Exercise goal —
Should any entry include an image, skip the image and copy the entry exactly.

Stored data —
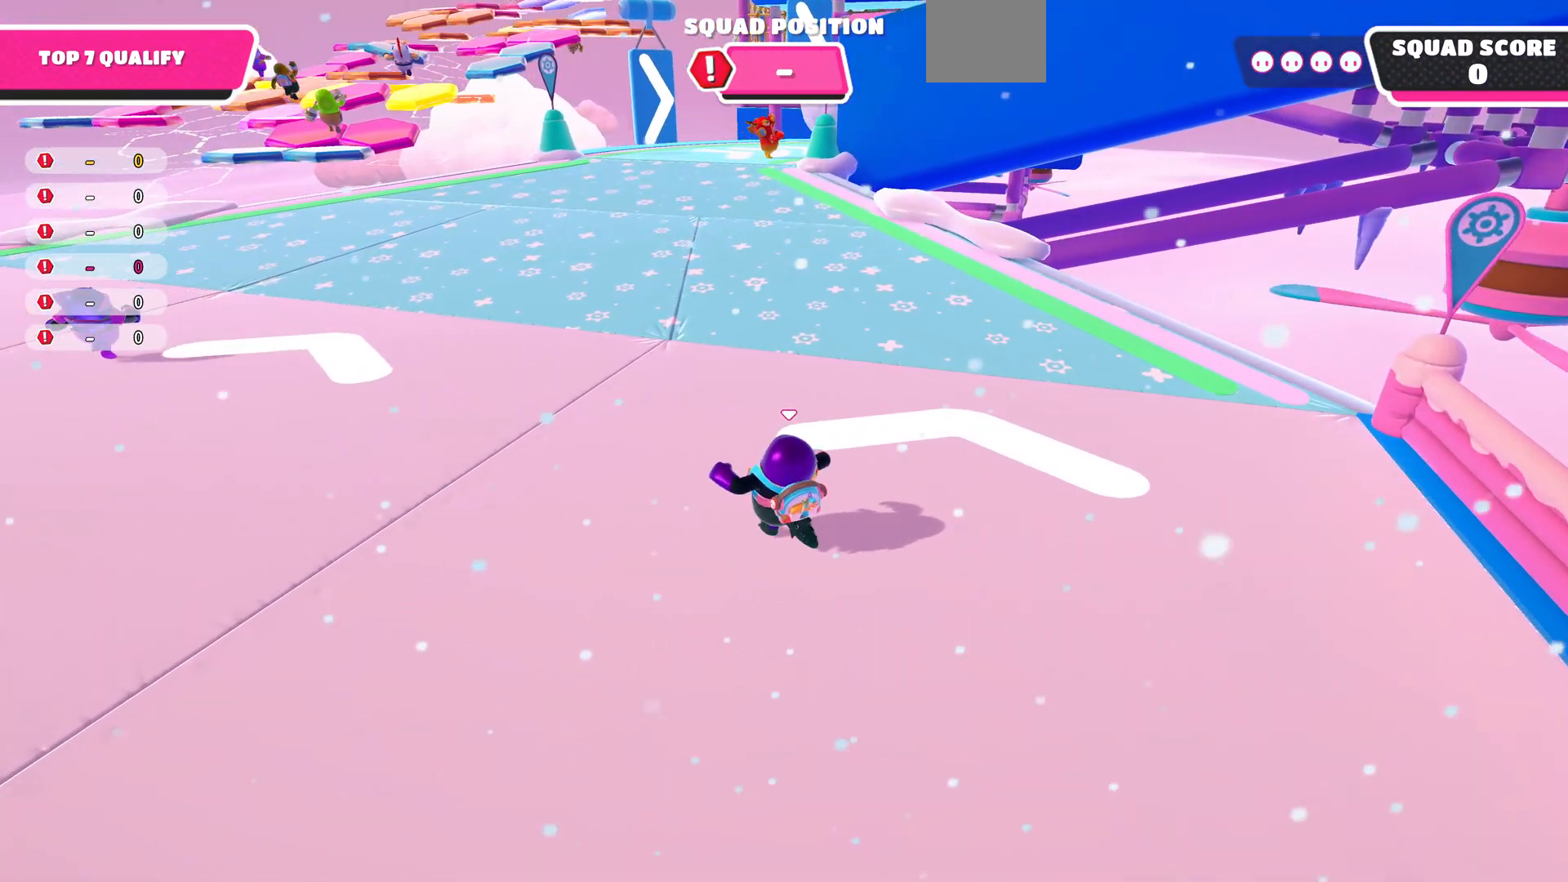
{"buttons": [], "left_stick": "up-left", "right_stick": "center", "events": []}
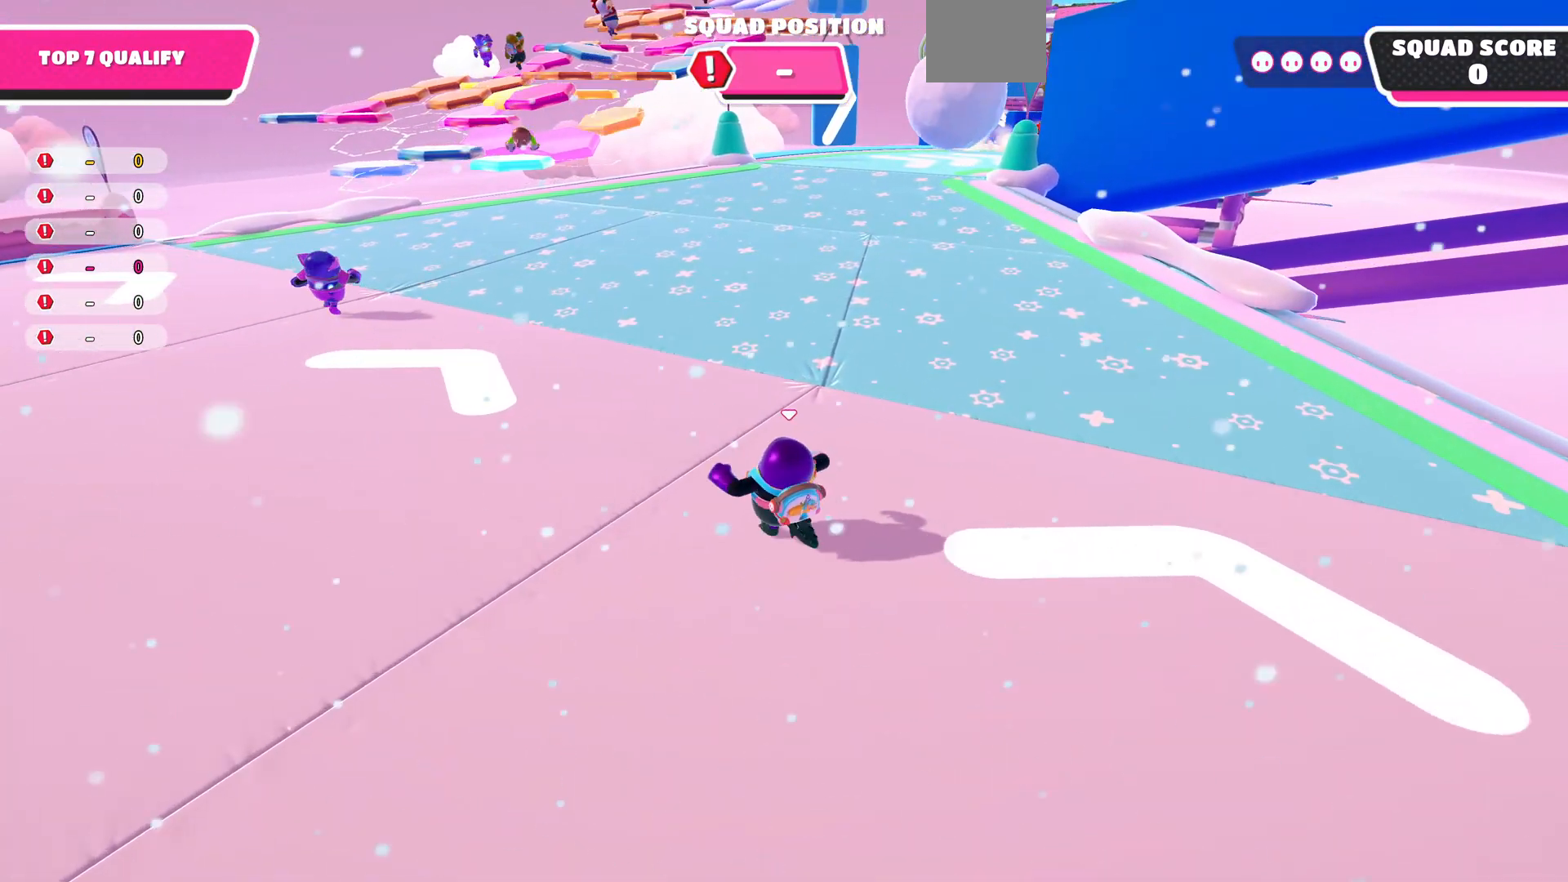
{"buttons": [], "left_stick": "up-left", "right_stick": "center", "events": []}
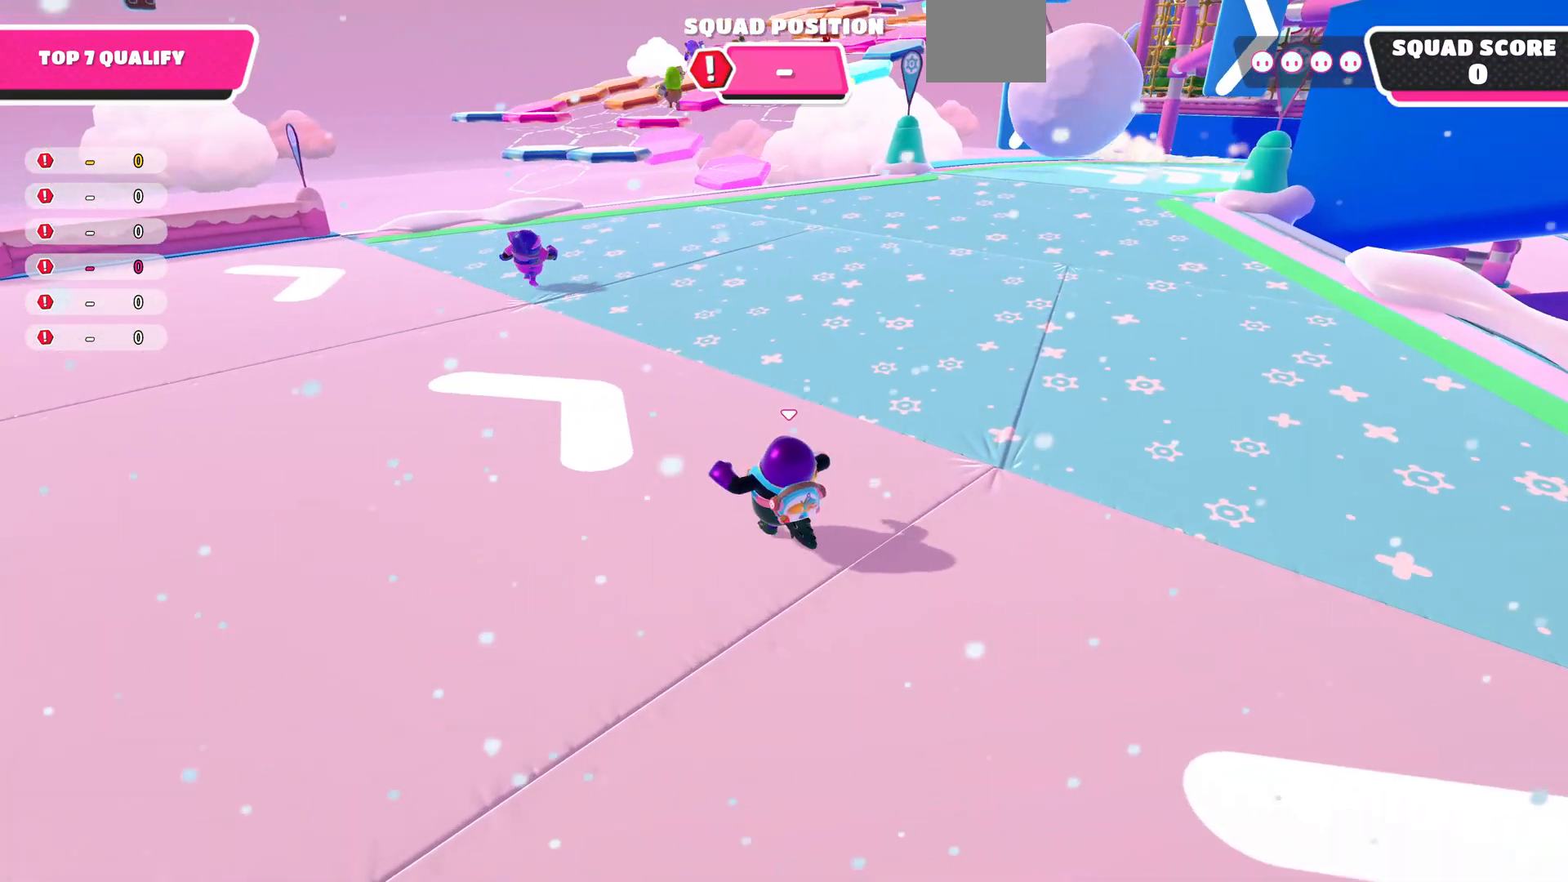
{"buttons": [], "left_stick": "up", "right_stick": "center", "events": [[167, "left_stick", "up"]]}
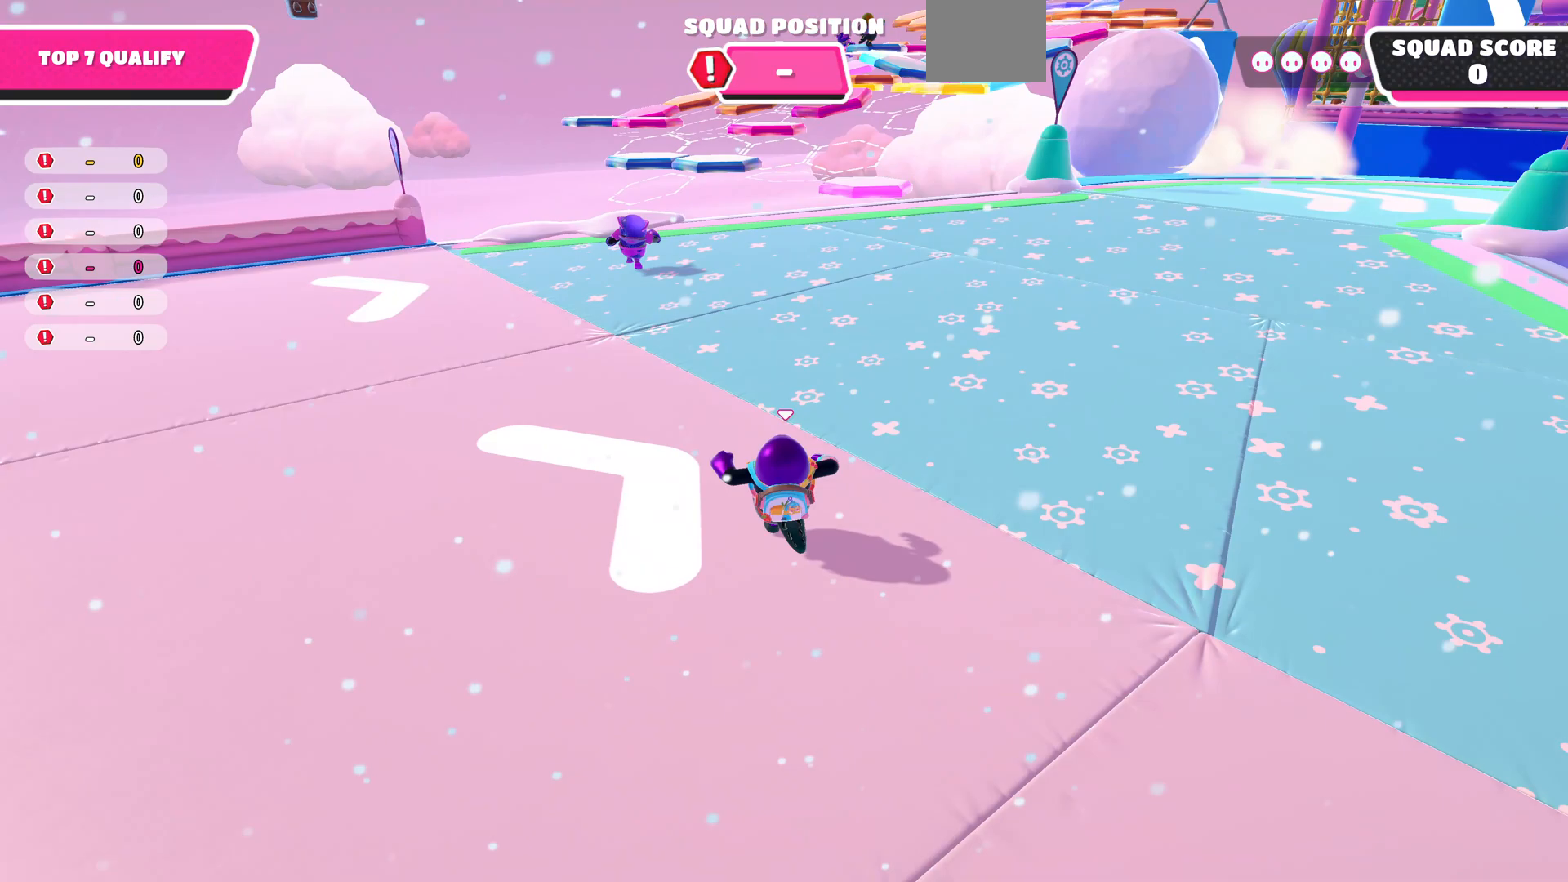
{"buttons": [], "left_stick": "up", "right_stick": "center", "events": []}
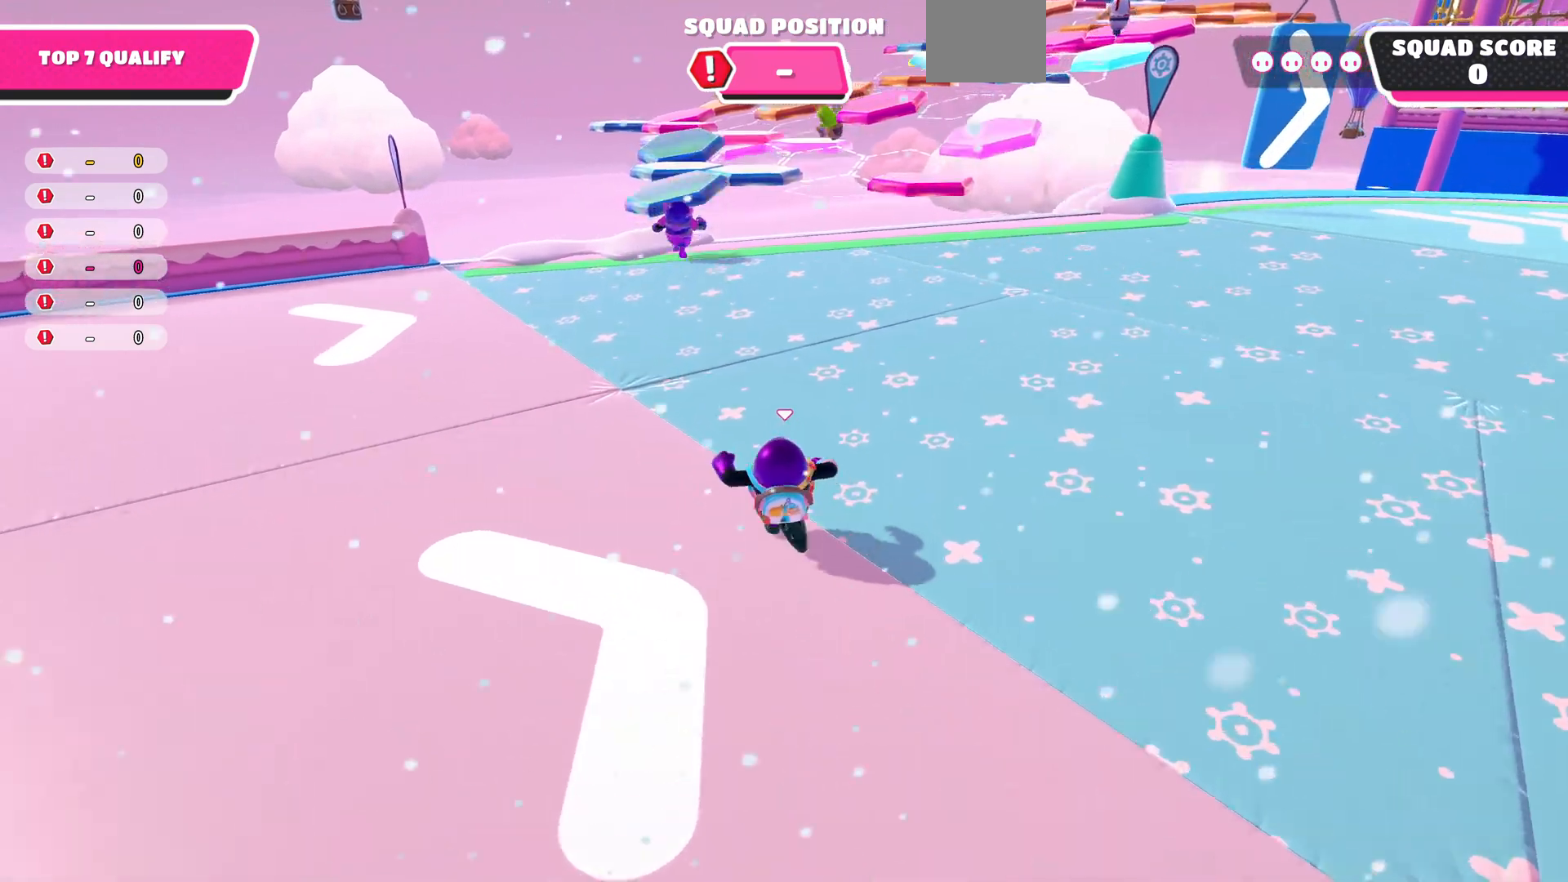
{"buttons": [], "left_stick": "up", "right_stick": "center", "events": []}
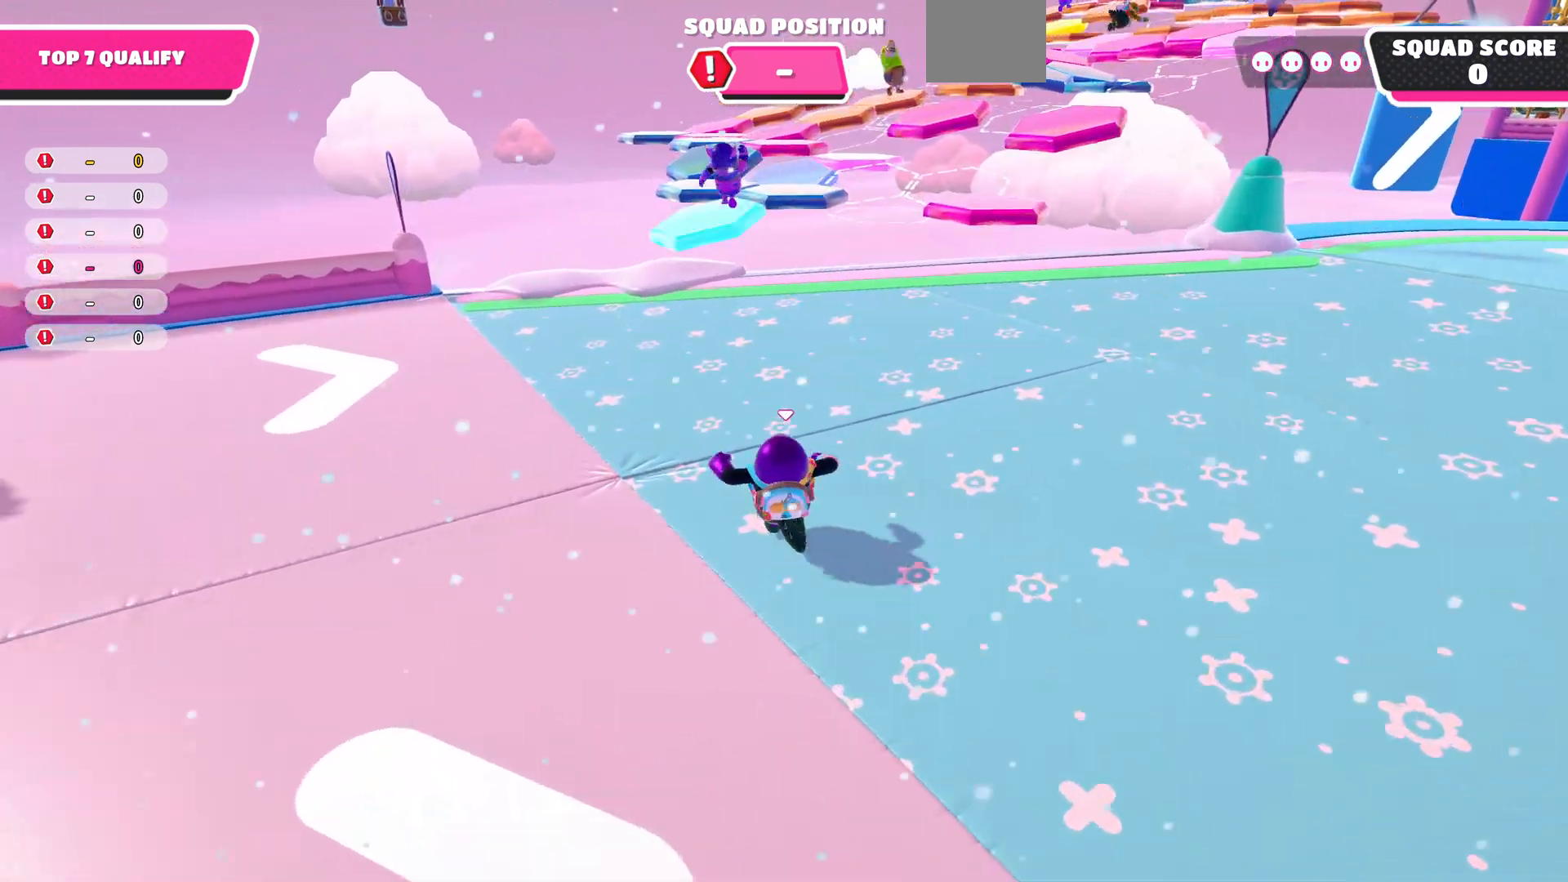
{"buttons": [], "left_stick": "up", "right_stick": "center", "events": []}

Output of the task —
{"buttons": [], "left_stick": "up-left", "right_stick": "center", "events": []}
{"buttons": [], "left_stick": "up-left", "right_stick": "center", "events": []}
{"buttons": [], "left_stick": "up", "right_stick": "center", "events": [[167, "left_stick", "up"]]}
{"buttons": [], "left_stick": "up", "right_stick": "center", "events": []}
{"buttons": [], "left_stick": "up", "right_stick": "center", "events": []}
{"buttons": [], "left_stick": "up", "right_stick": "center", "events": []}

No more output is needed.